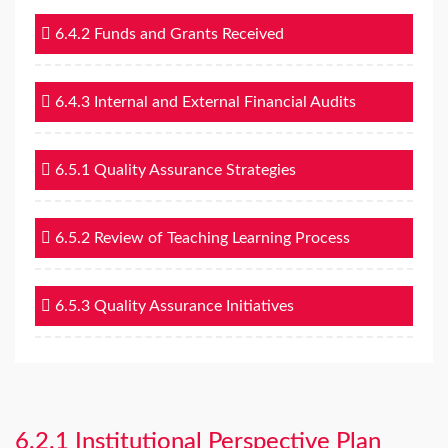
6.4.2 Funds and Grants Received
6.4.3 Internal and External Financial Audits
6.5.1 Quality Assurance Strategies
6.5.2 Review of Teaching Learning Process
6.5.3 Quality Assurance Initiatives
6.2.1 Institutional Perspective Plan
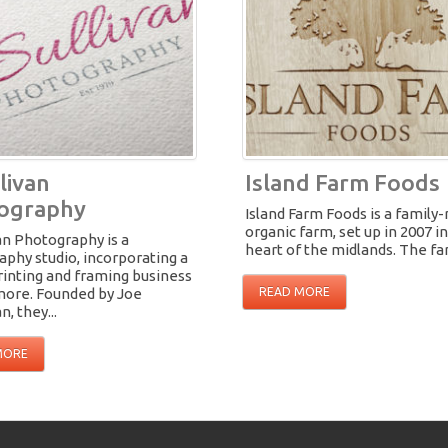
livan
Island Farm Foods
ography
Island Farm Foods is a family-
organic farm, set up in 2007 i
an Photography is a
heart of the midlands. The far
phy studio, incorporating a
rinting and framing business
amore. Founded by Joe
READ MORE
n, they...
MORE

──────────

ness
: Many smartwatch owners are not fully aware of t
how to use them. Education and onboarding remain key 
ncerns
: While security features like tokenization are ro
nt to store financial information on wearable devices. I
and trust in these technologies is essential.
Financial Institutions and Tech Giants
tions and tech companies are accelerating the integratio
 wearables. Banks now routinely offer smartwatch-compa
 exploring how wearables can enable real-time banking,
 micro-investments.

──────────

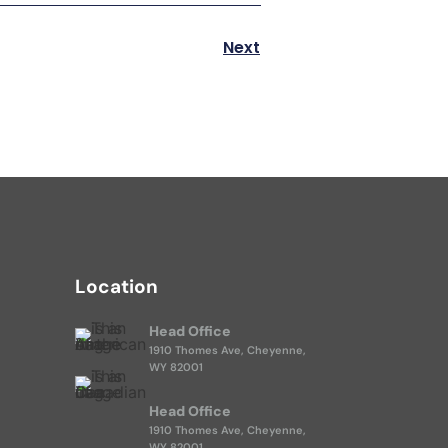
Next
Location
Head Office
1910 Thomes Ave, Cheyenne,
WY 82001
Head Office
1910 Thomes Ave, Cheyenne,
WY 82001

──────────

EXERCISE PROMPT - Go through the listing, and whenever a line contains the string "wearables", copy that line.

SOLUTION TO THIS EXERCISE -
 wearables. Banks now routinely offer smartwatch-compa
 exploring how wearables can enable real-time banking,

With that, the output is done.